Dependence of the activity of colicin E1 in artificial membrane vesicles on pH, membrane potential, and vesicle size.

The dependence on pH and membrane potential of the ability of colicin E1 and a COOH-terminal tryptic fragment of the colicin to form membrane channels has been measured using a chloride-sensitive electrode to measure colicin-induced ion efflux from asolectin vesicles of two different size classes. This method allows measurement of ion efflux on a faster time scale, with half-times for efflux less than or equal to 3 s, than previously possible using labeled solutes. Activity measurements were also made through the use of potential-indicating fluorescence probes.

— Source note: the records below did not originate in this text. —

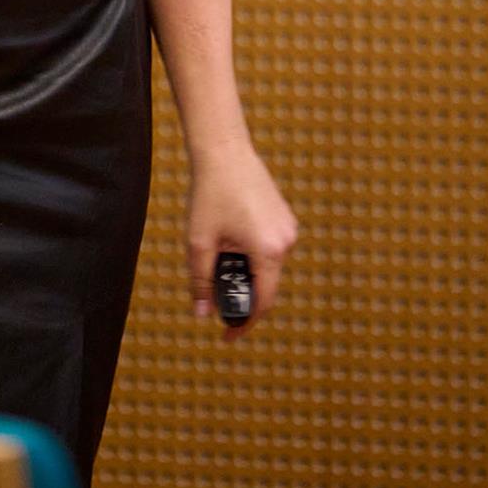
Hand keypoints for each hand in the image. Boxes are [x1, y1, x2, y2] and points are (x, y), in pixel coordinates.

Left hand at [186, 141, 298, 339]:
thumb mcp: (200, 241)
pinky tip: (230, 242)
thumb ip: (200, 281)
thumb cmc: (210, 193)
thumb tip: (201, 314)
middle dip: (240, 295)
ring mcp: (288, 228)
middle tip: (213, 294)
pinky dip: (252, 256)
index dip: (244, 323)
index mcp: (268, 251)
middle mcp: (285, 241)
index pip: (263, 302)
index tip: (227, 336)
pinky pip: (270, 249)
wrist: (224, 151)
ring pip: (268, 267)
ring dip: (245, 273)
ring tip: (217, 255)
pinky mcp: (285, 218)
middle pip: (266, 285)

The activities of both colicin E1 and the fragment increased with decreasing pH. The activity of the colicin was maximum at pH values near 4.0, with an apparent pK of 4.5-4.6, whereas that of the COOH-terminal fragment continued to increase to the lowest pH value, 3.4, that could be used, showing an apparent pK less than or equal to 3.8. Using relatively small vesicles (average diameter approximately equal to 0.1 micron) made by a freeze-thaw procedure, chloride efflux caused by addition of fragment or colicin was independent of the initial transmembrane K+-diffusion potential imposed upon the system. However, with larger (0.5-micron diameter) vesicles prepared by a fusion method, the chloride efflux showed a dependence upon membrane potential, with the activity decreasing as the membrane potential was made more positive. The average size of the different vesicle populations was determined by electron microscopy. It is proposed that the lack of potential dependence observed in the freeze-thaw vesicles and the small voltage dependence, relative to planar membranes, seen in the larger fused vesicles, results from rapid discharge of the membrane potential and internal ion content of the vesicles.